Data entries:
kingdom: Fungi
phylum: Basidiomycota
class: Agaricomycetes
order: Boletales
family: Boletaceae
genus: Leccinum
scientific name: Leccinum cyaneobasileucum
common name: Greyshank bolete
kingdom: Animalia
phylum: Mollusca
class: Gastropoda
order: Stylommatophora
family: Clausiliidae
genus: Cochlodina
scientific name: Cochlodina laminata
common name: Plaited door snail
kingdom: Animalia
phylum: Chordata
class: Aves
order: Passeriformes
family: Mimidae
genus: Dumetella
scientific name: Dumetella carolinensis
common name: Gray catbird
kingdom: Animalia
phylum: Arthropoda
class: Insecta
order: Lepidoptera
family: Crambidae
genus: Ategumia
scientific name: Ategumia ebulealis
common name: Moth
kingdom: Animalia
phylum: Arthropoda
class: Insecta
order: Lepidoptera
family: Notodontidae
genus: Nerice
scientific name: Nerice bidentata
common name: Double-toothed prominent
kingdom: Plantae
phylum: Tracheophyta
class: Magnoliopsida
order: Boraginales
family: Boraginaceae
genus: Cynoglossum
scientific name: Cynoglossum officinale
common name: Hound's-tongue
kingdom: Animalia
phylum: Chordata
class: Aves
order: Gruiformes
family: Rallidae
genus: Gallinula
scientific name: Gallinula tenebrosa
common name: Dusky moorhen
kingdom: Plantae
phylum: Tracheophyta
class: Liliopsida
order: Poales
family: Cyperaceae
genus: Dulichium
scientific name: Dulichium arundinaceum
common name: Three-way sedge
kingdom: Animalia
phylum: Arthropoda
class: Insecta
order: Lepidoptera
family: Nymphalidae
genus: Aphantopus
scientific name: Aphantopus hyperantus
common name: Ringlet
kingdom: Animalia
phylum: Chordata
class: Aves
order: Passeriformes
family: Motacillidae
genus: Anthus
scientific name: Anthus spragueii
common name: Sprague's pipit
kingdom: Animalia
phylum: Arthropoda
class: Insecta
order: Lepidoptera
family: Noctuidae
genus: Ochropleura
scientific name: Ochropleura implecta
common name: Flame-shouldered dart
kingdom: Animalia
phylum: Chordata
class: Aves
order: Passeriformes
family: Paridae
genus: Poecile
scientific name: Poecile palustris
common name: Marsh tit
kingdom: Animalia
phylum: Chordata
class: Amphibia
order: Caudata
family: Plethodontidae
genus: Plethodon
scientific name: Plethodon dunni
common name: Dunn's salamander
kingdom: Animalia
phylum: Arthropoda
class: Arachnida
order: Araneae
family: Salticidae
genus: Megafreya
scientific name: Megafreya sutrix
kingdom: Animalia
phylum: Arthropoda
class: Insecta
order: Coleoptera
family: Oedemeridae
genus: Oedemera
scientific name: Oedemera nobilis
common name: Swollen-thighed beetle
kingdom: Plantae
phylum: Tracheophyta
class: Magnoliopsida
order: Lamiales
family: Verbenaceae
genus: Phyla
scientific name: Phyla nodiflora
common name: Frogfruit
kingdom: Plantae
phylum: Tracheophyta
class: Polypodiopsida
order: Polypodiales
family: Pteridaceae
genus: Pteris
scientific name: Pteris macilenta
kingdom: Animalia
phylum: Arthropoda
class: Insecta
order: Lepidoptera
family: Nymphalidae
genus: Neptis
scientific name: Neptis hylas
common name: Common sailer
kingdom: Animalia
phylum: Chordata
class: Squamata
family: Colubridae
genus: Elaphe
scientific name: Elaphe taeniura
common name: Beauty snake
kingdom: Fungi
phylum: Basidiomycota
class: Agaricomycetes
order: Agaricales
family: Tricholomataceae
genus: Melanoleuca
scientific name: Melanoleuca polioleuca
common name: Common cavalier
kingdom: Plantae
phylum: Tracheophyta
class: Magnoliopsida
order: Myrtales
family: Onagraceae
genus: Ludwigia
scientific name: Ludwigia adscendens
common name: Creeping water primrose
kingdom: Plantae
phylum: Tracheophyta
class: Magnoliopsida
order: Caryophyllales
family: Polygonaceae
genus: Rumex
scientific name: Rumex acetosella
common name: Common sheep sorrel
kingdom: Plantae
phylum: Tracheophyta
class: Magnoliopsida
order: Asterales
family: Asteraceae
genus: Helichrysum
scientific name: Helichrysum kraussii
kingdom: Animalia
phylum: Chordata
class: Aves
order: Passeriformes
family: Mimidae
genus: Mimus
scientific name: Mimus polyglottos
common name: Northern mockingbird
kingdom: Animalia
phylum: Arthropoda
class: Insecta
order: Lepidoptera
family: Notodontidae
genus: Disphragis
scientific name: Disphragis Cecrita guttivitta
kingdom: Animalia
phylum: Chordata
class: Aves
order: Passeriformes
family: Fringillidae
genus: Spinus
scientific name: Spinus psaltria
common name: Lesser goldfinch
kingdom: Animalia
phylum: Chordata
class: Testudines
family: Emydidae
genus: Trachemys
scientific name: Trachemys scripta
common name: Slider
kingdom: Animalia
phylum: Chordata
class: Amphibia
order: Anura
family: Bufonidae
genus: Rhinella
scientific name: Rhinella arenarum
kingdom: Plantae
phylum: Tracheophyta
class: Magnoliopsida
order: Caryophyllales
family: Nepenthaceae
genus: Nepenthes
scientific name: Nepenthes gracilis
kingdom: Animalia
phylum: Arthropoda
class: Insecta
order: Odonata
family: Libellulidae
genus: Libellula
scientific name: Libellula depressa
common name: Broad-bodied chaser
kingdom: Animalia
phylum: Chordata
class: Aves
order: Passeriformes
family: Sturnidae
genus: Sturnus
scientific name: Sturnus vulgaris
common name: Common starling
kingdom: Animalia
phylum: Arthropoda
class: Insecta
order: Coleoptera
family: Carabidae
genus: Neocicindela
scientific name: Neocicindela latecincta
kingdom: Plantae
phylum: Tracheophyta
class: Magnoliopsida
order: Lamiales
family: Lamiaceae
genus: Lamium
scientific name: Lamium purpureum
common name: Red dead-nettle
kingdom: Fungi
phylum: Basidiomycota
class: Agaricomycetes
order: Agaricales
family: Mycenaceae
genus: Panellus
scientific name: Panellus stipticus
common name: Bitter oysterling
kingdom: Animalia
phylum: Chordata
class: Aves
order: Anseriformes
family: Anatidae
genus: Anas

Objective
Please start at the first line of the entries and stop after the line containing "common name: Dunn's salamander". Give those lines again with "common name" swapped for "vernacular name" and nothing else changed.

Result of the task
kingdom: Fungi
phylum: Basidiomycota
class: Agaricomycetes
order: Boletales
family: Boletaceae
genus: Leccinum
scientific name: Leccinum cyaneobasileucum
vernacular name: Greyshank bolete
kingdom: Animalia
phylum: Mollusca
class: Gastropoda
order: Stylommatophora
family: Clausiliidae
genus: Cochlodina
scientific name: Cochlodina laminata
vernacular name: Plaited door snail
kingdom: Animalia
phylum: Chordata
class: Aves
order: Passeriformes
family: Mimidae
genus: Dumetella
scientific name: Dumetella carolinensis
vernacular name: Gray catbird
kingdom: Animalia
phylum: Arthropoda
class: Insecta
order: Lepidoptera
family: Crambidae
genus: Ategumia
scientific name: Ategumia ebulealis
vernacular name: Moth
kingdom: Animalia
phylum: Arthropoda
class: Insecta
order: Lepidoptera
family: Notodontidae
genus: Nerice
scientific name: Nerice bidentata
vernacular name: Double-toothed prominent
kingdom: Plantae
phylum: Tracheophyta
class: Magnoliopsida
order: Boraginales
family: Boraginaceae
genus: Cynoglossum
scientific name: Cynoglossum officinale
vernacular name: Hound's-tongue
kingdom: Animalia
phylum: Chordata
class: Aves
order: Gruiformes
family: Rallidae
genus: Gallinula
scientific name: Gallinula tenebrosa
vernacular name: Dusky moorhen
kingdom: Plantae
phylum: Tracheophyta
class: Liliopsida
order: Poales
family: Cyperaceae
genus: Dulichium
scientific name: Dulichium arundinaceum
vernacular name: Three-way sedge
kingdom: Animalia
phylum: Arthropoda
class: Insecta
order: Lepidoptera
family: Nymphalidae
genus: Aphantopus
scientific name: Aphantopus hyperantus
vernacular name: Ringlet
kingdom: Animalia
phylum: Chordata
class: Aves
order: Passeriformes
family: Motacillidae
genus: Anthus
scientific name: Anthus spragueii
vernacular name: Sprague's pipit
kingdom: Animalia
phylum: Arthropoda
class: Insecta
order: Lepidoptera
family: Noctuidae
genus: Ochropleura
scientific name: Ochropleura implecta
vernacular name: Flame-shouldered dart
kingdom: Animalia
phylum: Chordata
class: Aves
order: Passeriformes
family: Paridae
genus: Poecile
scientific name: Poecile palustris
vernacular name: Marsh tit
kingdom: Animalia
phylum: Chordata
class: Amphibia
order: Caudata
family: Plethodontidae
genus: Plethodon
scientific name: Plethodon dunni
vernacular name: Dunn's salamander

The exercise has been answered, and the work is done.